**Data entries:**

────────────────────

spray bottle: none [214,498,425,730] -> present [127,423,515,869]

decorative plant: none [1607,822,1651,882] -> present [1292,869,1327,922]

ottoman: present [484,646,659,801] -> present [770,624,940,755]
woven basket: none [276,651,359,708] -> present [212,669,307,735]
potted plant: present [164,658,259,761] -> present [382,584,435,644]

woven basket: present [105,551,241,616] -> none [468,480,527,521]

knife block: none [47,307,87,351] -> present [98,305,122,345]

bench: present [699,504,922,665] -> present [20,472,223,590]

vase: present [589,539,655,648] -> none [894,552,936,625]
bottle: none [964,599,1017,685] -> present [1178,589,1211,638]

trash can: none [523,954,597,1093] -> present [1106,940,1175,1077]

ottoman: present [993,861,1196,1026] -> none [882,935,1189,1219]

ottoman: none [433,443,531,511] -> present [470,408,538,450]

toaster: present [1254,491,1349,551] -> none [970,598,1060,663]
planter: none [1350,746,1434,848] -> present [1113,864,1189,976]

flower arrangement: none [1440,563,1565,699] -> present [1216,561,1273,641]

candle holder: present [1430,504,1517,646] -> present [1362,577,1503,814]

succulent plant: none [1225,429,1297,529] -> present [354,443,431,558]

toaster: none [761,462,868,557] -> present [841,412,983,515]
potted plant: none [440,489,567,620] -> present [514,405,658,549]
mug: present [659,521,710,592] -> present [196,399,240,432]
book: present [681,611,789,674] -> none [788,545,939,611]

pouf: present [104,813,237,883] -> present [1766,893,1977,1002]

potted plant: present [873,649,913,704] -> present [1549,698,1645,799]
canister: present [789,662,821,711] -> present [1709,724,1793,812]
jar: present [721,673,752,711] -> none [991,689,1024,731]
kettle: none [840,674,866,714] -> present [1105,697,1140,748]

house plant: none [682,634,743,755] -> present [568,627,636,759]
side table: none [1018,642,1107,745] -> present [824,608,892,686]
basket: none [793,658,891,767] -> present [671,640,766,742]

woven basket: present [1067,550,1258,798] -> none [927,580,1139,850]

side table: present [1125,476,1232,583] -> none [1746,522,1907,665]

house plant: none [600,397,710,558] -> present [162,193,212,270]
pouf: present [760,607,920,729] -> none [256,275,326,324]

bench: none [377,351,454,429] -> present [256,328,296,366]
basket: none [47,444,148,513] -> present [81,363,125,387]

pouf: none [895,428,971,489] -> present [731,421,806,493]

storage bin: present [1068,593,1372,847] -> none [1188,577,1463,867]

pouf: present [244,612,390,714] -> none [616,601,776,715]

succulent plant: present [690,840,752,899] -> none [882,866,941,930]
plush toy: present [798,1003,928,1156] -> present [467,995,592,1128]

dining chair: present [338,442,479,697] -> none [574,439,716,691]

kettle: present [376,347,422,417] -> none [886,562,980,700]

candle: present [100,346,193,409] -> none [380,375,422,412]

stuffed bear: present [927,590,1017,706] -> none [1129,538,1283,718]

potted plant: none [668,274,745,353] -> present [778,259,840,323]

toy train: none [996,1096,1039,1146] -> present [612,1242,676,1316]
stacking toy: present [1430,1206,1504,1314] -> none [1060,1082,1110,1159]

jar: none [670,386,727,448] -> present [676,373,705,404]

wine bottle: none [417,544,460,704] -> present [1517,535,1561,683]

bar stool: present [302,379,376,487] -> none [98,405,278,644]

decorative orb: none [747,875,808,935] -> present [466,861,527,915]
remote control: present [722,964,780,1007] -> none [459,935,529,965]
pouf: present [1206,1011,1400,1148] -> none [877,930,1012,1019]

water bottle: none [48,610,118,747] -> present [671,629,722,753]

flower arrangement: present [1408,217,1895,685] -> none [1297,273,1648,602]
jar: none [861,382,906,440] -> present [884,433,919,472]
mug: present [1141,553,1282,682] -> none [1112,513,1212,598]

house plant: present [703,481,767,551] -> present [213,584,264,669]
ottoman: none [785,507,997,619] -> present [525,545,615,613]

────────────────────

**Task item:**
Using the data above, transcribe the lines that run from the line with "ottoman: present [993,861,1196,1026]" to the line with "pouf: present [104,813,237,883]", both ends kept, and output nothing else.

**Result of the task:**
ottoman: present [993,861,1196,1026] -> none [882,935,1189,1219]

ottoman: none [433,443,531,511] -> present [470,408,538,450]

toaster: present [1254,491,1349,551] -> none [970,598,1060,663]
planter: none [1350,746,1434,848] -> present [1113,864,1189,976]

flower arrangement: none [1440,563,1565,699] -> present [1216,561,1273,641]

candle holder: present [1430,504,1517,646] -> present [1362,577,1503,814]

succulent plant: none [1225,429,1297,529] -> present [354,443,431,558]

toaster: none [761,462,868,557] -> present [841,412,983,515]
potted plant: none [440,489,567,620] -> present [514,405,658,549]
mug: present [659,521,710,592] -> present [196,399,240,432]
book: present [681,611,789,674] -> none [788,545,939,611]

pouf: present [104,813,237,883] -> present [1766,893,1977,1002]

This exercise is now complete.